Abstract

Background: Preoperative narcotic use impacts hospital cost and outcomes in surgical patients, but the underlying reasons are unclear. Methods: A single-center retrospective analysis was performed on surgical patients admitted with intestinal obstruction (2010-2014). Patients were grouped into active opioid and non-opioid user cohorts. Active opioid use was defined as having an opioid prescription overlapping the date of admission. Chronic opioid use was defined by duration of use ≥90 days. Admission or intervention due to opioid-related illness was determined through consensus decision of two independent, blinded clinicians. Primary endpoint was the effect of active opioid use on hospital resource utilization.
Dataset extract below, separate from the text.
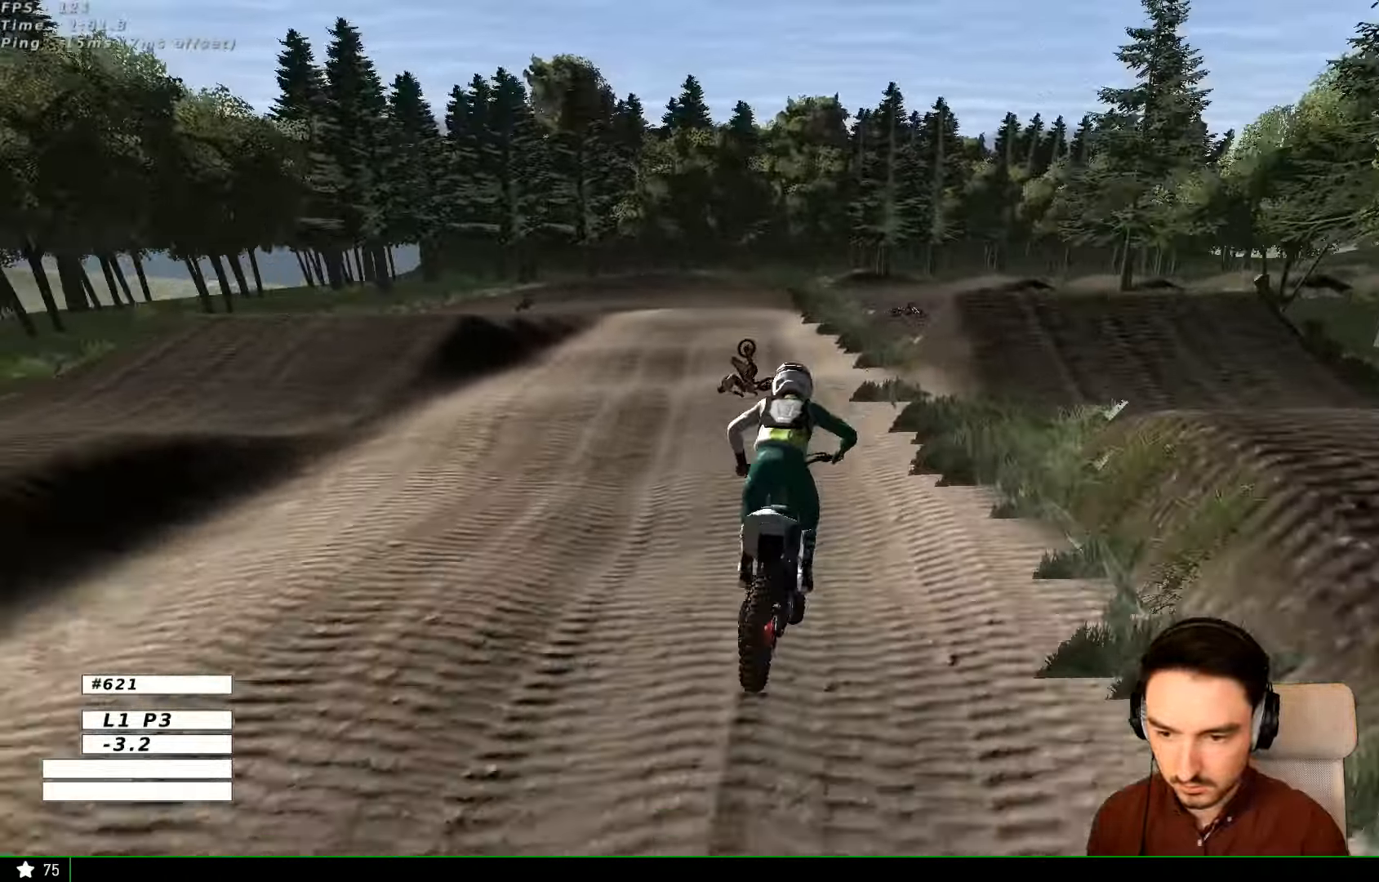
{"dt_ms": 500, "buttons": ["R2"], "left_stick": "left", "right_stick": "center", "events": [[366, "R2", "down"], [400, "left_stick", "left"]]}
Results: During the study period, 296 patients were admitted with a primary diagnosis of intestinal obstruction. Active opioid users accounted for 55 (18.6%) of these patients, with a median length of opioid use of 164 days (IQR 54-344 days). Average length of use was 164 days, with the majority of active users (n=42, 76.4%) meeting criteria for chronic use. A subgroup analysis of active users demonstrated that opioid-related conditions were responsible for ten admissions (18.2%) and two readmissions (3.6%). Among active users requiring surgical intervention, three procedures (21.4%)were due to opioid-related illnesses. Median hospital length of stay was two days longer (8 vs 6days) and hospital costs were greater ($12,241 vs $8,489) among active users (p<0.05 each). Conclusion: Active opioid users are predisposed to avoidable admissions and interventions for opioid-related illnesses. Efforts to address opioid use in the surgical population may improve patient outcomes and healthcare spending.